Before visiting any foreign country, I always like to get a supply of banknotes in that country’s currency for the first few days of my trip. So today I headed to Bretton Woods Currency in Brentwood to pick up a couple hundred dollars worth of pesos. The act of handling another country’s currency is always a magical moment for me: I suddenly feel the reality of my impending vacation—in this case, exactly two weeks from today. I got three denominations: 500 Pesos, 200 Pesos, and 100 Pesos.

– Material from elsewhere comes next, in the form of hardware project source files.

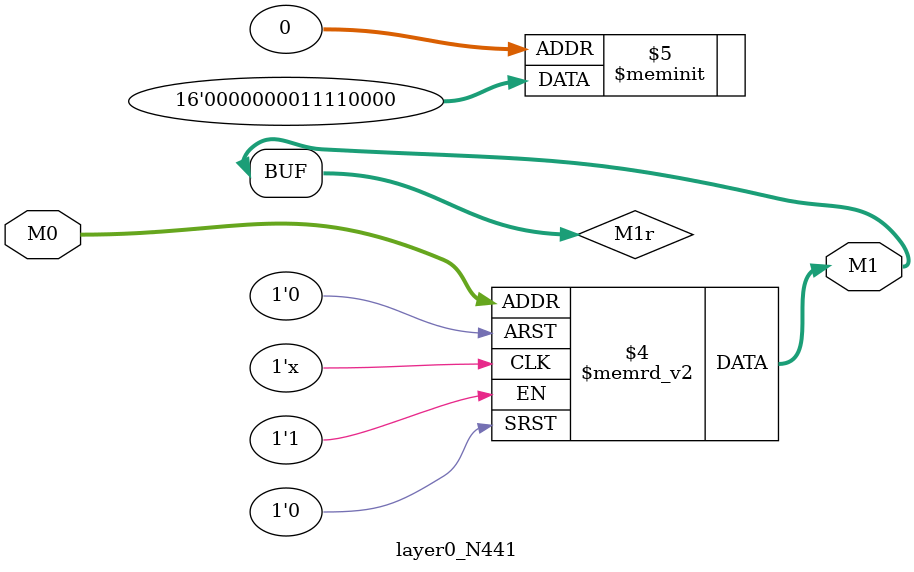
<source format=v>
module layer0_N441 ( input [2:0] M0, output [1:0] M1 );

	(*rom_style = "distributed" *) reg [1:0] M1r;
	assign M1 = M1r;
	always @ (M0) begin
		case (M0)
			3'b000: M1r = 2'b00;
			3'b100: M1r = 2'b00;
			3'b010: M1r = 2'b11;
			3'b110: M1r = 2'b00;
			3'b001: M1r = 2'b00;
			3'b101: M1r = 2'b00;
			3'b011: M1r = 2'b11;
			3'b111: M1r = 2'b00;

		endcase
	end
endmodule

</source>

My favorite is the 500 Peso note, which shows painter Diego Rivera on the front and his wife, the painter Frida Kahlo, on the reverse.
Above are the 200 and 100 Peso bank notes. I was intrigued by the figure shown on the 100 Peso note of Nezahualcoyotl, “Coyote Who Fasts,” who died some fifty years before Hernan Cortés landed at Vera Cruz with a party of conquistadores.
In the article on him in Wikipedia, I read the following interesting description:
Unlike other high-profile Mexican figures from the century preceding Spanish conquest of the Aztec Empire, Nezahualcoyotl was not Mexica; his people were the Acolhua, another Nahuan people settled in the eastern part of the Valley of Mexico, settling on the eastern side of Lake Texcoco.
He is best remembered for his poetry, but according to accounts by his descendants and biographers, Fernando de Alva Cortés Ixtlilxóchitl and Juan Bautita Pomar, he had an experience of an “Unknown, Unknowable Lord of Everywhere” to whom he built an entirely empty temple in which no blood sacrifices of any kind were allowed — not even those of animals. However, he allowed human sacrifices to continue in his other temples.